■ **What is expected**: Which lines below fall between the one containing "307 238 0.52" and the one containing "11 500 16.77"? Repeat them exactly, counting both of those lines, and add nothing else.

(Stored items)

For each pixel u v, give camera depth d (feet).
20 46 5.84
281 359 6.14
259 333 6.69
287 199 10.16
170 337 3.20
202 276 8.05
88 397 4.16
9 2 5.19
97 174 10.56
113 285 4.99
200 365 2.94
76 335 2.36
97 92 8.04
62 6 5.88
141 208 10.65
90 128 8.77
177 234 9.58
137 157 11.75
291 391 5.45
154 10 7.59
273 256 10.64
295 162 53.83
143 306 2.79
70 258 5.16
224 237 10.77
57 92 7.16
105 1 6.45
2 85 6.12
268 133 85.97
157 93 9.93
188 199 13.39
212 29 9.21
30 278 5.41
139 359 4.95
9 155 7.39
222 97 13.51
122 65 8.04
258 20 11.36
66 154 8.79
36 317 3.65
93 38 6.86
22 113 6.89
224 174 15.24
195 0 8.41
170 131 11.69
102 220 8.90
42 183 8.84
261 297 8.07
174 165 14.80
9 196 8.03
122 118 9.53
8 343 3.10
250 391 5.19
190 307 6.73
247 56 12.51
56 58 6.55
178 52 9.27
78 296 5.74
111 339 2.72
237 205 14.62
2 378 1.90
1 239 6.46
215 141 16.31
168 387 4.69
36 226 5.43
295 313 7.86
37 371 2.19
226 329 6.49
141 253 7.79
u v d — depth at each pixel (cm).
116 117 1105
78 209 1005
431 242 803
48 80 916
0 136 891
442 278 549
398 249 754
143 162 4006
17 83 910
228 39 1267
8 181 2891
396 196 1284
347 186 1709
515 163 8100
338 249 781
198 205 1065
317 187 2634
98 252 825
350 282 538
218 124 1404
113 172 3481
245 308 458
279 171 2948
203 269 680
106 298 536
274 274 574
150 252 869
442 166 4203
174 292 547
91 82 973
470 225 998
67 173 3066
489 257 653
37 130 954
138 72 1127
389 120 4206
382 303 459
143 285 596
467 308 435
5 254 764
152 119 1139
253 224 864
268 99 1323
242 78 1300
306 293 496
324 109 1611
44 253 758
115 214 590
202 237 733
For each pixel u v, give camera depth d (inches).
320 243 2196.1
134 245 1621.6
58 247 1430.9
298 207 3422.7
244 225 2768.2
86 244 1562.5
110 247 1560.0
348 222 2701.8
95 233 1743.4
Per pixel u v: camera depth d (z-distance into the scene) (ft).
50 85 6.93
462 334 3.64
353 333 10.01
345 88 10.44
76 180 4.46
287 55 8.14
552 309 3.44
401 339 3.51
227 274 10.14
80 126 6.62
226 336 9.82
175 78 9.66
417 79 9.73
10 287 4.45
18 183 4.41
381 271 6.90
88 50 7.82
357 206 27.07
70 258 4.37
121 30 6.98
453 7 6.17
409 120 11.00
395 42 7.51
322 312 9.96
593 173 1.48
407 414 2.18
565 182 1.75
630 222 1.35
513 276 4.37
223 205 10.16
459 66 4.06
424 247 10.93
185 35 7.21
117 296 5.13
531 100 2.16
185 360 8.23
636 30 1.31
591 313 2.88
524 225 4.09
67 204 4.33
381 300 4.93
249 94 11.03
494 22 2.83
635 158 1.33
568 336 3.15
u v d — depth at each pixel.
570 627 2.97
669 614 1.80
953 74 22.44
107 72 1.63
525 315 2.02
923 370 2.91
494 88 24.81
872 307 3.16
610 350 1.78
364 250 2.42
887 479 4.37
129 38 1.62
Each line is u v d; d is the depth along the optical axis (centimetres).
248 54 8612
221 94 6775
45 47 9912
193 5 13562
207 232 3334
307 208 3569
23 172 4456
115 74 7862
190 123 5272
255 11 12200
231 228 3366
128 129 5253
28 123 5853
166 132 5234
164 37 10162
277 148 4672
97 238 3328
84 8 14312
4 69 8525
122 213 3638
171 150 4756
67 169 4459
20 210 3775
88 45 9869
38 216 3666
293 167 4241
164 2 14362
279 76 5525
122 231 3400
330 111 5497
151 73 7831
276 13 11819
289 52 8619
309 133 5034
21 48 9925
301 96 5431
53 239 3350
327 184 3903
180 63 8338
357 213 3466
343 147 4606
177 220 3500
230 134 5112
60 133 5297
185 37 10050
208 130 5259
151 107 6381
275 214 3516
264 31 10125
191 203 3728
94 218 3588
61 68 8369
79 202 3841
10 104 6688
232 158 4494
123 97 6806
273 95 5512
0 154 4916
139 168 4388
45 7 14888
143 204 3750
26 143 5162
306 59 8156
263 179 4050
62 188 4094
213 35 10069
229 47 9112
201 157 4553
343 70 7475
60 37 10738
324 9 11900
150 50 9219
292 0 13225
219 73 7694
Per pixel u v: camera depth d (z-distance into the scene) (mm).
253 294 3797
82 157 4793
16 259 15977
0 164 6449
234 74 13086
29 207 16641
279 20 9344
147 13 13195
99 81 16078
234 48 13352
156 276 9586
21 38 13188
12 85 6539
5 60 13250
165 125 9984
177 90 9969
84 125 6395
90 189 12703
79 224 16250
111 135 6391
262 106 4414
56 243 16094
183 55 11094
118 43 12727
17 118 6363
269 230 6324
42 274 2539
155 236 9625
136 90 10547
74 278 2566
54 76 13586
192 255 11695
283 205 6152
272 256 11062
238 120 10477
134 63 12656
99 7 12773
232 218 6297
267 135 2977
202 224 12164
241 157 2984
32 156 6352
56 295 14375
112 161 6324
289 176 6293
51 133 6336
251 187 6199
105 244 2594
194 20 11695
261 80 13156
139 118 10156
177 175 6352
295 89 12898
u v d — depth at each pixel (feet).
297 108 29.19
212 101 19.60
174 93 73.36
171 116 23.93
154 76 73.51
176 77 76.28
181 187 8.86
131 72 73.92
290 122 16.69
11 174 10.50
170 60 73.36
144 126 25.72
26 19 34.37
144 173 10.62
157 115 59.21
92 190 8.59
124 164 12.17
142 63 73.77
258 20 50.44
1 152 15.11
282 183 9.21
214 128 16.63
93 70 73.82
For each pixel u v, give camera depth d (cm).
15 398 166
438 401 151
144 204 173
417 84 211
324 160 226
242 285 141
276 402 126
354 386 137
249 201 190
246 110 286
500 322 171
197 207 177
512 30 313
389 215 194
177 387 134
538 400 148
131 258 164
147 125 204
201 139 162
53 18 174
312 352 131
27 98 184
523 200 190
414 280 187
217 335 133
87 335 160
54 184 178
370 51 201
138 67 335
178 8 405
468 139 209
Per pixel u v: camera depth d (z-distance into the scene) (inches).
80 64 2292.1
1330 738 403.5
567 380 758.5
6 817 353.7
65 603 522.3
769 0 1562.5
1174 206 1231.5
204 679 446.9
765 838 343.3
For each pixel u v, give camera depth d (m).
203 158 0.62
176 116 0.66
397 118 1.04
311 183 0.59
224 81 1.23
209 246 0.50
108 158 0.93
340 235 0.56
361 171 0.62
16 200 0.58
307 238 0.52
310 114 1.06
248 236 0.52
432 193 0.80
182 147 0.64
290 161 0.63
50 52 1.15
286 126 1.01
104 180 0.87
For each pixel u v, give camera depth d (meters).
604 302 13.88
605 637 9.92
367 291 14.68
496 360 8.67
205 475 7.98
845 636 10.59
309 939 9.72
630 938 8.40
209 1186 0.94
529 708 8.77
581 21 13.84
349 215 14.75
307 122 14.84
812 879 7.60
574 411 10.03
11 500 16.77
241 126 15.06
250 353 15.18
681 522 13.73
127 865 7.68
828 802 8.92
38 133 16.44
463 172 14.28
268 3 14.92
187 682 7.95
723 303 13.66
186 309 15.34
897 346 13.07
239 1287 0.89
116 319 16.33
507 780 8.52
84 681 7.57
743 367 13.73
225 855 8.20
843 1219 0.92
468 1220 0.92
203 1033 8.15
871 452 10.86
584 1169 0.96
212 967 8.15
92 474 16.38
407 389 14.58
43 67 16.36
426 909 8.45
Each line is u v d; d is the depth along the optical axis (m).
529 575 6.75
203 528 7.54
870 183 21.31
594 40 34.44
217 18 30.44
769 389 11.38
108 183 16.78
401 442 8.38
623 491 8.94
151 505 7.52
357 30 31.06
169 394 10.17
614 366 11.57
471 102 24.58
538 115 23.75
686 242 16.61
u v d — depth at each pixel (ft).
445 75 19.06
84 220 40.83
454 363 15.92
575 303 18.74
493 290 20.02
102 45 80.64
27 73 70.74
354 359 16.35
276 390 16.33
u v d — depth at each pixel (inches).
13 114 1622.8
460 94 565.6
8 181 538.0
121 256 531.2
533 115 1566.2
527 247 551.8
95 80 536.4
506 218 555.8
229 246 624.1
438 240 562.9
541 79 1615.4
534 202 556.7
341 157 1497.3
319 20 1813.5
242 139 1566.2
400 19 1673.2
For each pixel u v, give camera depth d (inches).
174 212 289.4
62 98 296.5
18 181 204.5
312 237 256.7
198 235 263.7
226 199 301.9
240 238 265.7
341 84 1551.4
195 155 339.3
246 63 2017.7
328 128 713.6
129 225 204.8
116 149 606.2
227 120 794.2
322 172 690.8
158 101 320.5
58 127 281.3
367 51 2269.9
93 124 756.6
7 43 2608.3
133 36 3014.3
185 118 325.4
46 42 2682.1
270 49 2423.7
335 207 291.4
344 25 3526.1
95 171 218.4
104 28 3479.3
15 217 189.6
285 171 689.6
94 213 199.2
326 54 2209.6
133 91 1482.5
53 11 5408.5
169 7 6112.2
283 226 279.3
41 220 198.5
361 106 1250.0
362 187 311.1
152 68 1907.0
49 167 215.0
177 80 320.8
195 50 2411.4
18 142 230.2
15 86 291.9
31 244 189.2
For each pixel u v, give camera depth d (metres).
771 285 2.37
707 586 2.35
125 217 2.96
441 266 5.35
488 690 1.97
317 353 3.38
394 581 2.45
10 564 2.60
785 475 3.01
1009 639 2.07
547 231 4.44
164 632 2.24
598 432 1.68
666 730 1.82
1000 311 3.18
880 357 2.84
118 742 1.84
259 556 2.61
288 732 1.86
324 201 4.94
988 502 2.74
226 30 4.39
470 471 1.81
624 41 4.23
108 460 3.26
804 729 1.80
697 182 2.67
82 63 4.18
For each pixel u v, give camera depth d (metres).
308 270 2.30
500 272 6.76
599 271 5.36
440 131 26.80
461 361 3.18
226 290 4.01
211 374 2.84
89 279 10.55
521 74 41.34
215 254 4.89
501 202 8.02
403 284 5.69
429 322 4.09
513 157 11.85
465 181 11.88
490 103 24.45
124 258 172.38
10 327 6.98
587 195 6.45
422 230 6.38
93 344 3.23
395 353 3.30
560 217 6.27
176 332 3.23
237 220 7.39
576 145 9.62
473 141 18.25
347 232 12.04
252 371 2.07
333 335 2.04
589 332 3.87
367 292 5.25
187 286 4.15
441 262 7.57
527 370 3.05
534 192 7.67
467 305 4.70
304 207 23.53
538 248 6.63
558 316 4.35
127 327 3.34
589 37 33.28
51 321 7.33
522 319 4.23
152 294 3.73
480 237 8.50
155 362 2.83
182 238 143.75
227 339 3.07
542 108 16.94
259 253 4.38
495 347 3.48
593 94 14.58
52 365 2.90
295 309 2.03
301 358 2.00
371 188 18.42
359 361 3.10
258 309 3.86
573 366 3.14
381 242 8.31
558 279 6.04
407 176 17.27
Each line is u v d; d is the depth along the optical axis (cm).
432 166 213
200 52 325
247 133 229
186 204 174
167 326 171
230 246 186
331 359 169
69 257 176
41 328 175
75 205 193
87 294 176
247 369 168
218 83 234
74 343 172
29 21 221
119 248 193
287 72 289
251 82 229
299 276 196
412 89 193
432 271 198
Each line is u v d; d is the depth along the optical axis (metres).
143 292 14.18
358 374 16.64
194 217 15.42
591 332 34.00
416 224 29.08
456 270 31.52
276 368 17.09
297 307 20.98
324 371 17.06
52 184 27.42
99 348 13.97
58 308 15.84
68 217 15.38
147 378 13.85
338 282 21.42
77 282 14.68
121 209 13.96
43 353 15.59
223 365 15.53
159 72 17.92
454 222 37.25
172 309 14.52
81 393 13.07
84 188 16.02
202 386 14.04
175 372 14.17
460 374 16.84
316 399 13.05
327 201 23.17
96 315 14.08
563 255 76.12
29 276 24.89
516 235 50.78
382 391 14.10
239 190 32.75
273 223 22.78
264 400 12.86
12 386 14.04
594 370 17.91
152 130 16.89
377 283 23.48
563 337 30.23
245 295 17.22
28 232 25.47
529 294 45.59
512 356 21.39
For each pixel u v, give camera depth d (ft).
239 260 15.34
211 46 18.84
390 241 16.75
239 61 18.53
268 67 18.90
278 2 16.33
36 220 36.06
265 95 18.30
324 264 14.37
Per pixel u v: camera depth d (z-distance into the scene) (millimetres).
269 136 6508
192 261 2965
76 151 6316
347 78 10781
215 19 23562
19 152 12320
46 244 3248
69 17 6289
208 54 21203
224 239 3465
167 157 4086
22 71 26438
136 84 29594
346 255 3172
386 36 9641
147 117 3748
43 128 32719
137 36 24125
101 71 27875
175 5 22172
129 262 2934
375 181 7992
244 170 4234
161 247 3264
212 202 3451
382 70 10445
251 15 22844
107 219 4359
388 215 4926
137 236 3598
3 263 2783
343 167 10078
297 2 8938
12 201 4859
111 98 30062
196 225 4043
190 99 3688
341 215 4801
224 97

■ **Problem solution**:
307 238 0.52
310 114 1.06
248 236 0.52
432 193 0.80
182 147 0.64
290 161 0.63
50 52 1.15
286 126 1.01
104 180 0.87
For each pixel u v, give camera depth d (meters).
604 302 13.88
605 637 9.92
367 291 14.68
496 360 8.67
205 475 7.98
845 636 10.59
309 939 9.72
630 938 8.40
209 1186 0.94
529 708 8.77
581 21 13.84
349 215 14.75
307 122 14.84
812 879 7.60
574 411 10.03
11 500 16.77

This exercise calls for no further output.